- Known for: Secretary General of the Union of Arab Geologists & President of the Geological Society of Iraq

= Wissam S. al-Hashimi =

Iraqi geologist (1942–2005)

Dr. Wissam S. al-Hashimi (1942–2005) was an Iraqi geologist born in Baghdad. He was Secretary General of the Union of Arab Geologists until his death in 2005. In 2001 he was elected president of the Geological Society of Iraq and was president of the Union of Arab Geologists. From 1996 to 2002 he was vice president of the International Union of Geological Sciences (IUGS). He was killed in late August or early September 2005.

==Academic career==
Wissam al-Hashimi received his B.Sc. degree in geology-physics from Baghdad University in 1965 and carried out his military service obligations. In 1967 he was employed as a demonstrator (tutor) in the University of Mosul. He did his Ph.D. at the University of Newcastle-upon-Tyne from 1968 to 1972, working on the sedimentology and dolomitization of the limestone member of the Carboniferous Middle Limestone Group of Northumberland, northeast England.

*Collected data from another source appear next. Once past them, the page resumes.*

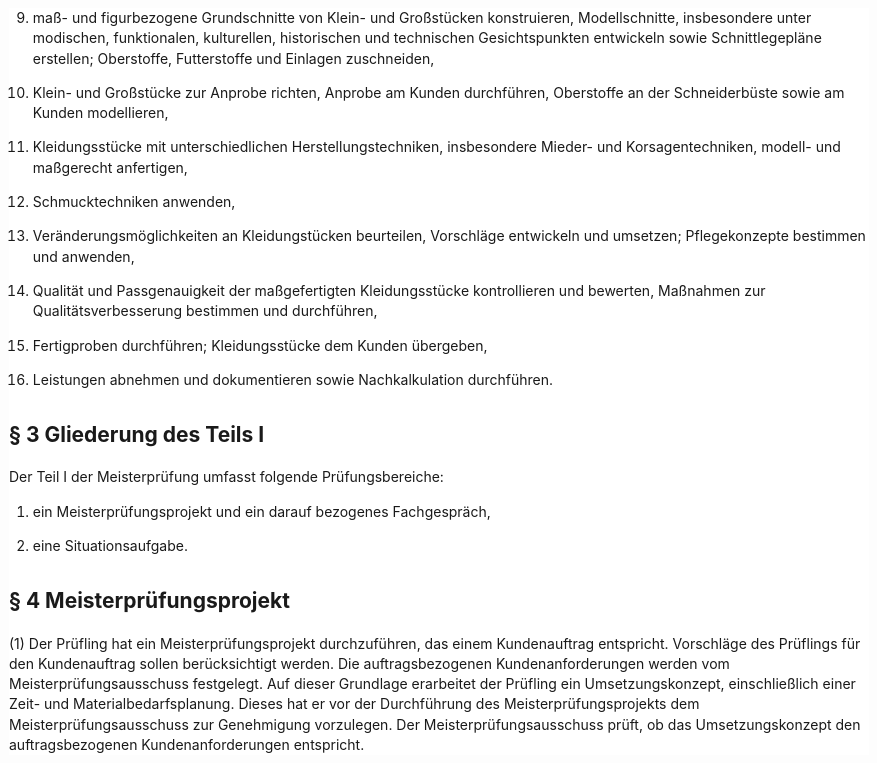 
9.  maß- und figurbezogene Grundschnitte von Klein- und Großstücken
    konstruieren, Modellschnitte, insbesondere unter modischen,
    funktionalen, kulturellen, historischen und technischen
    Gesichtspunkten entwickeln sowie Schnittlegepläne erstellen;
    Oberstoffe, Futterstoffe und Einlagen zuschneiden,


10. Klein- und Großstücke zur Anprobe richten, Anprobe am Kunden
    durchführen, Oberstoffe an der Schneiderbüste sowie am Kunden
    modellieren,


11. Kleidungsstücke mit unterschiedlichen Herstellungstechniken,
    insbesondere Mieder- und Korsagentechniken, modell- und maßgerecht
    anfertigen,


12. Schmucktechniken anwenden,


13. Veränderungsmöglichkeiten an Kleidungstücken beurteilen, Vorschläge
    entwickeln und umsetzen; Pflegekonzepte bestimmen und anwenden,


14. Qualität und Passgenauigkeit der maßgefertigten Kleidungsstücke
    kontrollieren und bewerten, Maßnahmen zur Qualitätsverbesserung
    bestimmen und durchführen,


15. Fertigproben durchführen; Kleidungsstücke dem Kunden übergeben,


16. Leistungen abnehmen und dokumentieren sowie Nachkalkulation
    durchführen.





## § 3 Gliederung des Teils I

Der Teil I der Meisterprüfung umfasst folgende Prüfungsbereiche:

1.  ein Meisterprüfungsprojekt und ein darauf bezogenes Fachgespräch,


2.  eine Situationsaufgabe.





## § 4 Meisterprüfungsprojekt

(1) Der Prüfling hat ein Meisterprüfungsprojekt durchzuführen, das
einem Kundenauftrag entspricht. Vorschläge des Prüflings für den
Kundenauftrag sollen berücksichtigt werden. Die auftragsbezogenen
Kundenanforderungen werden vom Meisterprüfungsausschuss festgelegt.
Auf dieser Grundlage erarbeitet der Prüfling ein Umsetzungskonzept,
einschließlich einer Zeit- und Materialbedarfsplanung. Dieses hat er
vor der Durchführung des Meisterprüfungsprojekts dem
Meisterprüfungsausschuss zur Genehmigung vorzulegen. Der
Meisterprüfungsausschuss prüft, ob das Umsetzungskonzept den
auftragsbezogenen Kundenanforderungen entspricht.
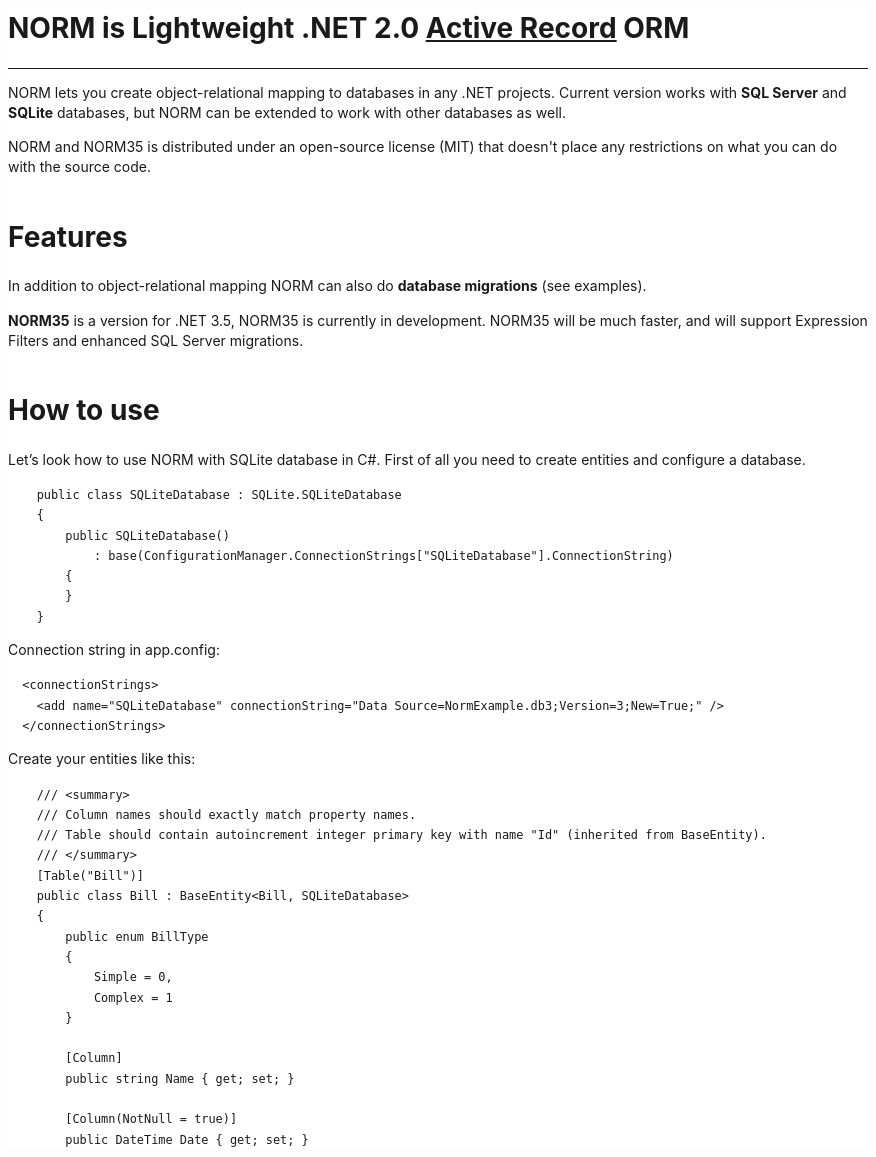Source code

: # NORM is Lightweight .NET 2.0 [Active Record](http://martinfowler.com/eaaCatalog/activeRecord.html) ORM #


---


NORM lets you create object-relational mapping to databases in any .NET projects. Current version works with **SQL Server** and **SQLite** databases, but NORM can be extended to work with other databases as well.

NORM and NORM35 is distributed under an open-source license (MIT) that doesn't place any restrictions on what you can do with the source code.

# Features #

In addition to object-relational mapping NORM can also do **database migrations** (see examples).

**NORM35** is a version for .NET 3.5, NORM35 is currently in development. NORM35 will be much faster, and will support Expression Filters and enhanced SQL Server migrations.

# How to use #

Let’s look how to use NORM with SQLite database in C#.
First of all you need to create entities and configure a database.

```
    public class SQLiteDatabase : SQLite.SQLiteDatabase
    {
        public SQLiteDatabase()
            : base(ConfigurationManager.ConnectionStrings["SQLiteDatabase"].ConnectionString)
        {
        }
    }
```

Connection string in app.config:
```
  <connectionStrings>
    <add name="SQLiteDatabase" connectionString="Data Source=NormExample.db3;Version=3;New=True;" />
  </connectionStrings>
```

Create your entities like this:
```
    /// <summary>
    /// Column names should exactly match property names.
    /// Table should contain autoincrement integer primary key with name "Id" (inherited from BaseEntity).
    /// </summary>
    [Table("Bill")]
    public class Bill : BaseEntity<Bill, SQLiteDatabase>
    {
        public enum BillType
        {
            Simple = 0,
            Complex = 1
        }

        [Column]
        public string Name { get; set; }

        [Column(NotNull = true)]
        public DateTime Date { get; set; }
```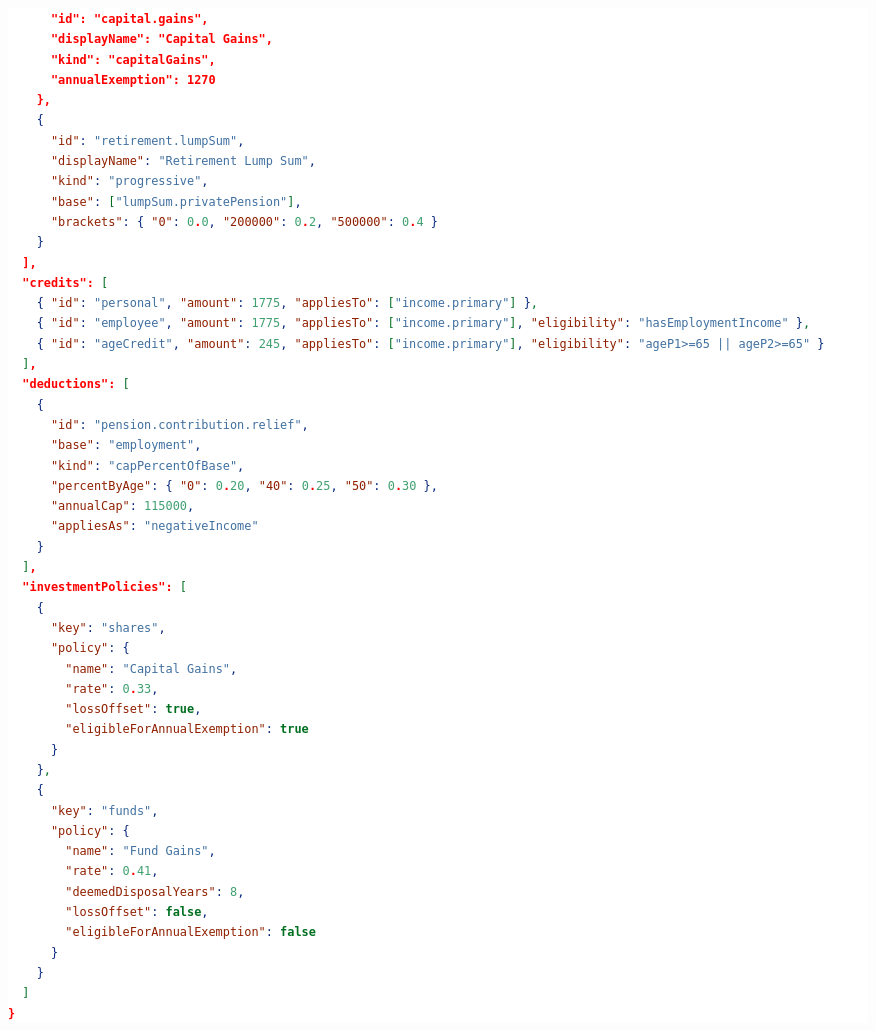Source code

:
 ```json
      "id": "capital.gains",
      "displayName": "Capital Gains",
      "kind": "capitalGains",
      "annualExemption": 1270
    },
    {
      "id": "retirement.lumpSum",
      "displayName": "Retirement Lump Sum",
      "kind": "progressive",
      "base": ["lumpSum.privatePension"],
      "brackets": { "0": 0.0, "200000": 0.2, "500000": 0.4 }
    }
  ],
  "credits": [
    { "id": "personal", "amount": 1775, "appliesTo": ["income.primary"] },
    { "id": "employee", "amount": 1775, "appliesTo": ["income.primary"], "eligibility": "hasEmploymentIncome" },
    { "id": "ageCredit", "amount": 245, "appliesTo": ["income.primary"], "eligibility": "ageP1>=65 || ageP2>=65" }
  ],
  "deductions": [
    {
      "id": "pension.contribution.relief",
      "base": "employment",
      "kind": "capPercentOfBase",
      "percentByAge": { "0": 0.20, "40": 0.25, "50": 0.30 },
      "annualCap": 115000,
      "appliesAs": "negativeIncome"
    }
  ],
  "investmentPolicies": [
    {
      "key": "shares",
      "policy": {
        "name": "Capital Gains",
        "rate": 0.33,
        "lossOffset": true,
        "eligibleForAnnualExemption": true
      }
    },
    {
      "key": "funds",
      "policy": {
        "name": "Fund Gains",
        "rate": 0.41,
        "deemedDisposalYears": 8,
        "lossOffset": false,
        "eligibleForAnnualExemption": false
      }
    }
  ]
}
```

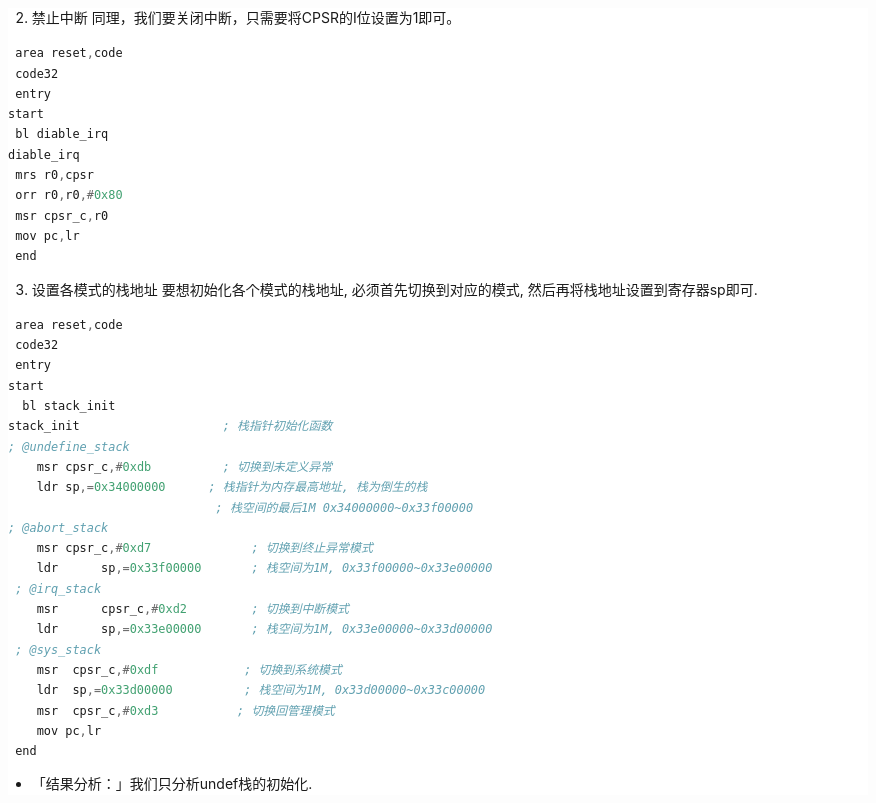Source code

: 2. 禁止中断 同理，我们要关闭中断，只需要将CPSR的I位设置为1即可。

```asm
 area reset,code  
 code32  
 entry  
start  
 bl diable_irq  
diable_irq  
 mrs r0,cpsr  
 orr r0,r0,#0x80  
 msr cpsr_c,r0  
 mov pc,lr  
 end
```

3. 设置各模式的栈地址 要想初始化各个模式的栈地址, 必须首先切换到对应的模式, 然后再将栈地址设置到寄存器sp即可.

```asm
 area reset,code  
 code32  
 entry  
start  
  bl stack_init  
stack_init                    ; 栈指针初始化函数  
; @undefine_stack                                         
    msr cpsr_c,#0xdb          ; 切换到未定义异常  
    ldr sp,=0x34000000      ; 栈指针为内存最高地址, 栈为倒生的栈  
                             ; 栈空间的最后1M 0x34000000~0x33f00000  
; @abort_stack                                                        
    msr cpsr_c,#0xd7              ; 切换到终止异常模式  
    ldr      sp,=0x33f00000       ; 栈空间为1M, 0x33f00000~0x33e00000  
 ; @irq_stack                                                  
    msr      cpsr_c,#0xd2         ; 切换到中断模式  
    ldr      sp,=0x33e00000       ; 栈空间为1M, 0x33e00000~0x33d00000  
 ; @sys_stack                                                 
    msr  cpsr_c,#0xdf            ; 切换到系统模式  
    ldr  sp,=0x33d00000          ; 栈空间为1M, 0x33d00000~0x33c00000  
    msr  cpsr_c,#0xd3           ; 切换回管理模式  
    mov pc,lr   
 end
```

- 「结果分析：」我们只分析undef栈的初始化.
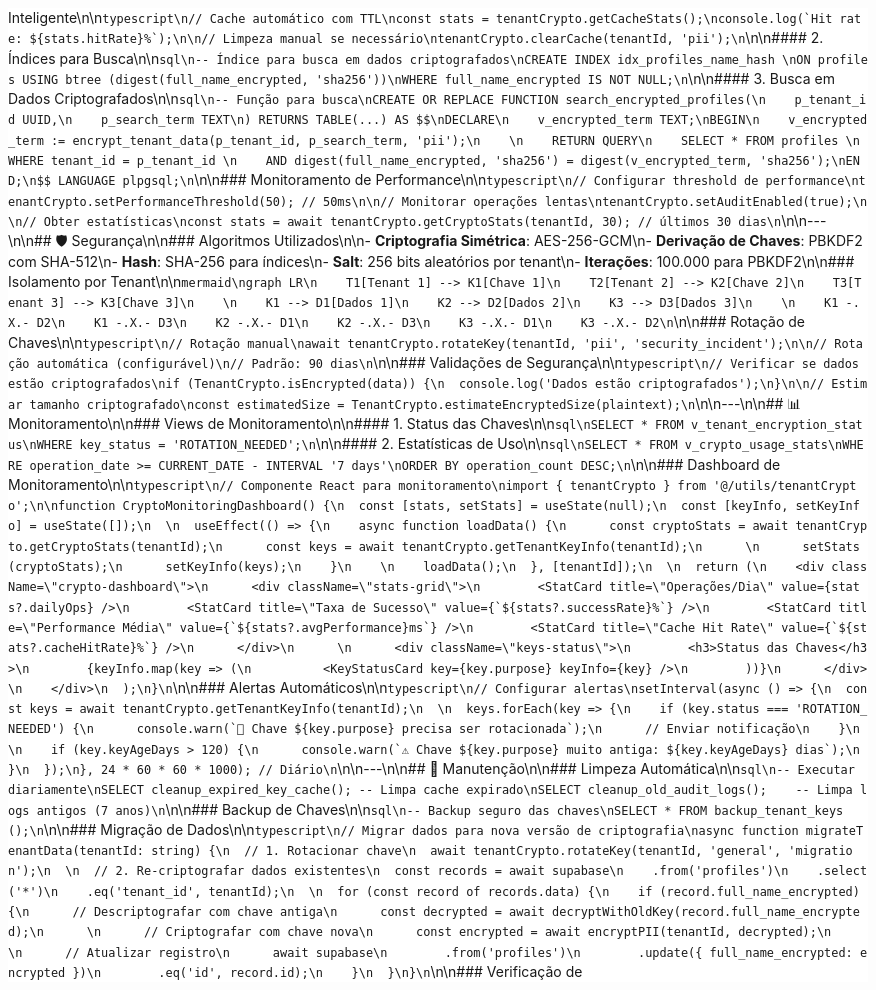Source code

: Inteligente\n\n```typescript\n// Cache automático com TTL\nconst stats = tenantCrypto.getCacheStats();\nconsole.log(`Hit rate: ${stats.hitRate}%`);\n\n// Limpeza manual se necessário\ntenantCrypto.clearCache(tenantId, 'pii');\n```\n\n#### 2. Índices para Busca\n\n```sql\n-- Índice para busca em dados criptografados\nCREATE INDEX idx_profiles_name_hash \nON profiles USING btree (digest(full_name_encrypted, 'sha256'))\nWHERE full_name_encrypted IS NOT NULL;\n```\n\n#### 3. Busca em Dados Criptografados\n\n```sql\n-- Função para busca\nCREATE OR REPLACE FUNCTION search_encrypted_profiles(\n    p_tenant_id UUID,\n    p_search_term TEXT\n) RETURNS TABLE(...) AS $$\nDECLARE\n    v_encrypted_term TEXT;\nBEGIN\n    v_encrypted_term := encrypt_tenant_data(p_tenant_id, p_search_term, 'pii');\n    \n    RETURN QUERY\n    SELECT * FROM profiles \n    WHERE tenant_id = p_tenant_id \n    AND digest(full_name_encrypted, 'sha256') = digest(v_encrypted_term, 'sha256');\nEND;\n$$ LANGUAGE plpgsql;\n```\n\n### Monitoramento de Performance\n\n```typescript\n// Configurar threshold de performance\ntenantCrypto.setPerformanceThreshold(50); // 50ms\n\n// Monitorar operações lentas\ntenantCrypto.setAuditEnabled(true);\n\n// Obter estatísticas\nconst stats = await tenantCrypto.getCryptoStats(tenantId, 30); // últimos 30 dias\n```\n\n---\n\n## 🛡️ Segurança\n\n### Algoritmos Utilizados\n\n- **Criptografia Simétrica**: AES-256-GCM\n- **Derivação de Chaves**: PBKDF2 com SHA-512\n- **Hash**: SHA-256 para índices\n- **Salt**: 256 bits aleatórios por tenant\n- **Iterações**: 100.000 para PBKDF2\n\n### Isolamento por Tenant\n\n```mermaid\ngraph LR\n    T1[Tenant 1] --> K1[Chave 1]\n    T2[Tenant 2] --> K2[Chave 2]\n    T3[Tenant 3] --> K3[Chave 3]\n    \n    K1 --> D1[Dados 1]\n    K2 --> D2[Dados 2]\n    K3 --> D3[Dados 3]\n    \n    K1 -.X.- D2\n    K1 -.X.- D3\n    K2 -.X.- D1\n    K2 -.X.- D3\n    K3 -.X.- D1\n    K3 -.X.- D2\n```\n\n### Rotação de Chaves\n\n```typescript\n// Rotação manual\nawait tenantCrypto.rotateKey(tenantId, 'pii', 'security_incident');\n\n// Rotação automática (configurável)\n// Padrão: 90 dias\n```\n\n### Validações de Segurança\n\n```typescript\n// Verificar se dados estão criptografados\nif (TenantCrypto.isEncrypted(data)) {\n  console.log('Dados estão criptografados');\n}\n\n// Estimar tamanho criptografado\nconst estimatedSize = TenantCrypto.estimateEncryptedSize(plaintext);\n```\n\n---\n\n## 📊 Monitoramento\n\n### Views de Monitoramento\n\n#### 1. Status das Chaves\n\n```sql\nSELECT * FROM v_tenant_encryption_status\nWHERE key_status = 'ROTATION_NEEDED';\n```\n\n#### 2. Estatísticas de Uso\n\n```sql\nSELECT * FROM v_crypto_usage_stats\nWHERE operation_date >= CURRENT_DATE - INTERVAL '7 days'\nORDER BY operation_count DESC;\n```\n\n### Dashboard de
Monitoramento\n\n```typescript\n// Componente React para monitoramento\nimport { tenantCrypto } from '@/utils/tenantCrypto';\n\nfunction CryptoMonitoringDashboard() {\n  const [stats, setStats] = useState(null);\n  const [keyInfo, setKeyInfo] = useState([]);\n  \n  useEffect(() => {\n    async function loadData() {\n      const cryptoStats = await tenantCrypto.getCryptoStats(tenantId);\n      const keys = await tenantCrypto.getTenantKeyInfo(tenantId);\n      \n      setStats(cryptoStats);\n      setKeyInfo(keys);\n    }\n    \n    loadData();\n  }, [tenantId]);\n  \n  return (\n    <div className=\"crypto-dashboard\">\n      <div className=\"stats-grid\">\n        <StatCard title=\"Operações/Dia\" value={stats?.dailyOps} />\n        <StatCard title=\"Taxa de Sucesso\" value={`${stats?.successRate}%`} />\n        <StatCard title=\"Performance Média\" value={`${stats?.avgPerformance}ms`} />\n        <StatCard title=\"Cache Hit Rate\" value={`${stats?.cacheHitRate}%`} />\n      </div>\n      \n      <div className=\"keys-status\">\n        <h3>Status das Chaves</h3>\n        {keyInfo.map(key => (\n          <KeyStatusCard key={key.purpose} keyInfo={key} />\n        ))}\n      </div>\n    </div>\n  );\n}\n```\n\n### Alertas Automáticos\n\n```typescript\n// Configurar alertas\nsetInterval(async () => {\n  const keys = await tenantCrypto.getTenantKeyInfo(tenantId);\n  \n  keys.forEach(key => {\n    if (key.status === 'ROTATION_NEEDED') {\n      console.warn(`🔄 Chave ${key.purpose} precisa ser rotacionada`);\n      // Enviar notificação\n    }\n    \n    if (key.keyAgeDays > 120) {\n      console.warn(`⚠️ Chave ${key.purpose} muito antiga: ${key.keyAgeDays} dias`);\n    }\n  });\n}, 24 * 60 * 60 * 1000); // Diário\n```\n\n---\n\n## 🔧 Manutenção\n\n### Limpeza Automática\n\n```sql\n-- Executar diariamente\nSELECT cleanup_expired_key_cache(); -- Limpa cache expirado\nSELECT cleanup_old_audit_logs();    -- Limpa logs antigos (7 anos)\n```\n\n### Backup de Chaves\n\n```sql\n-- Backup seguro das chaves\nSELECT * FROM backup_tenant_keys();\n```\n\n### Migração de Dados\n\n```typescript\n// Migrar dados para nova versão de criptografia\nasync function migrateTenantData(tenantId: string) {\n  // 1. Rotacionar chave\n  await tenantCrypto.rotateKey(tenantId, 'general', 'migration');\n  \n  // 2. Re-criptografar dados existentes\n  const records = await supabase\n    .from('profiles')\n    .select('*')\n    .eq('tenant_id', tenantId);\n  \n  for (const record of records.data) {\n    if (record.full_name_encrypted) {\n      // Descriptografar com chave antiga\n      const decrypted = await decryptWithOldKey(record.full_name_encrypted);\n      \n      // Criptografar com chave nova\n      const encrypted = await encryptPII(tenantId, decrypted);\n      \n      // Atualizar registro\n      await supabase\n        .from('profiles')\n        .update({ full_name_encrypted: encrypted })\n        .eq('id', record.id);\n    }\n  }\n}\n```\n\n### Verificação de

He returned to Baghdad and held a number of positions in the Iraqi government, the Iraqi National Oil Company, and the Iraq Ministry of Oil. He was appointed the head of the Arab Geologist Association's advisory committee from 1975, just after this was formed, until 1998. He was elected as secretary general 1973 and president 2001 of the Geological Society of Iraq. He was elected to the Council of the International Association of Sedimentologists, serving from 1982 to 1990. He was elected as vice-president of the International Union of Geological Sciences (IUGS) in 1996.

Wissam al-Hashimi wrote many scientific papers, in both Arabic and English, on carbonate sedimentology and diagenesis, petrology, mineralogy, geoarchaeology, engineering geology, underground storage, industrial rocks and minerals, and hydrology. He regularly wrote analytical articles which were published in Iraqi newspapers covering various political, oil and water issues in the Middle East and the Arab world.

==Circumstances of death==
According to Wissam al-Hashimi's daughter Tara,
He was kidnapped early in the morning on August 15, 2005 while going to work, his recent papers were stolen. A ransom was given but unfortunately, he was shot twice in the head and died. ... As his ID was taken from him it took us about 2 weeks to find his body in one of Baghdad's hospitals.